Print only the line with "fx_px: 2945" and the lines after it, ending with the last line of the material, each exactly as it stands.

........

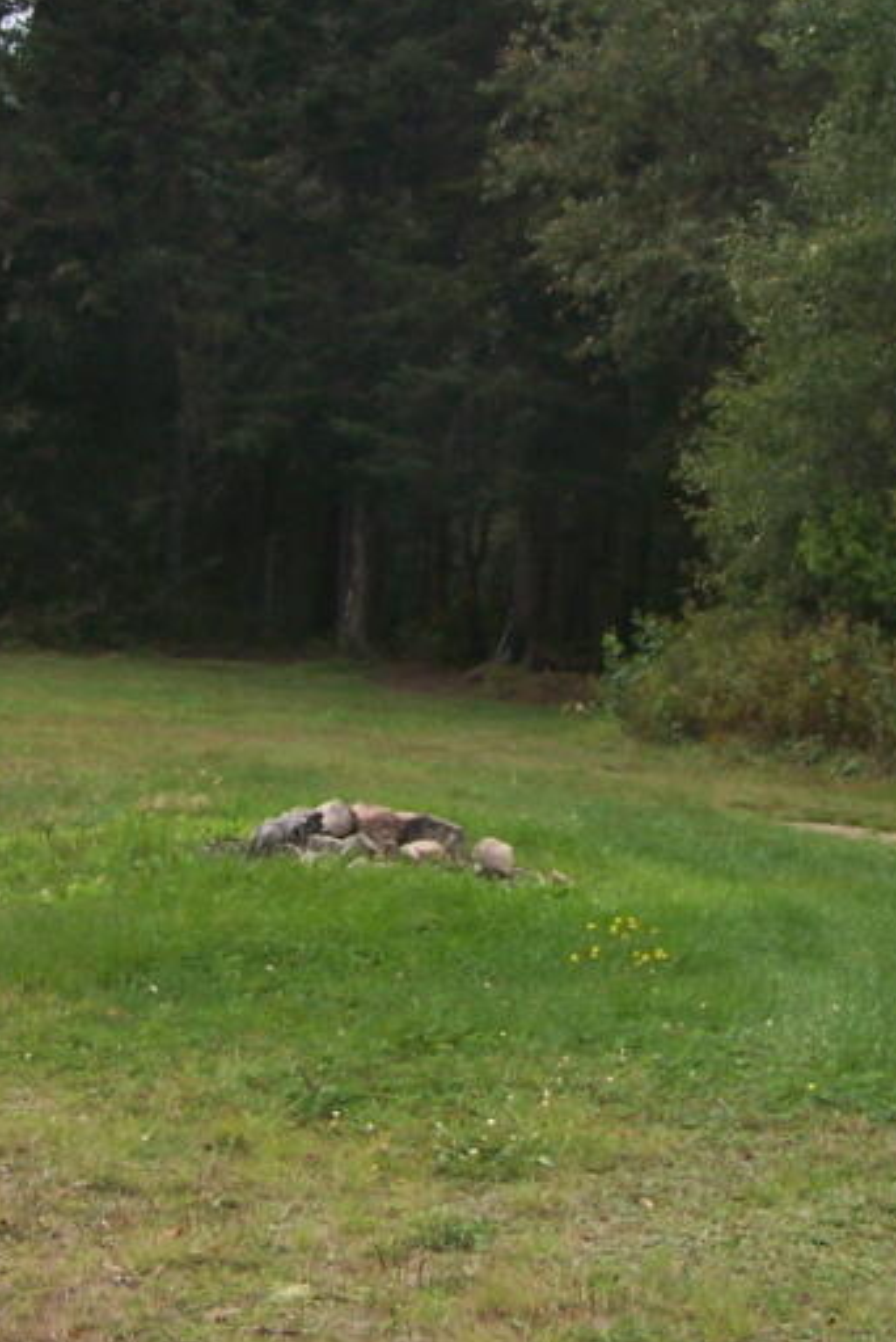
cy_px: 406
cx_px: 474
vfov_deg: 25.5
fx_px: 2945
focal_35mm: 79
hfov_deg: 17.3
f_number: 2.8
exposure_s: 1/500
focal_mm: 6.3
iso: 80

........

## RESULT OF THIS TASK
fx_px: 2945
focal_35mm: 79
hfov_deg: 17.3
f_number: 2.8
exposure_s: 1/500
focal_mm: 6.3
iso: 80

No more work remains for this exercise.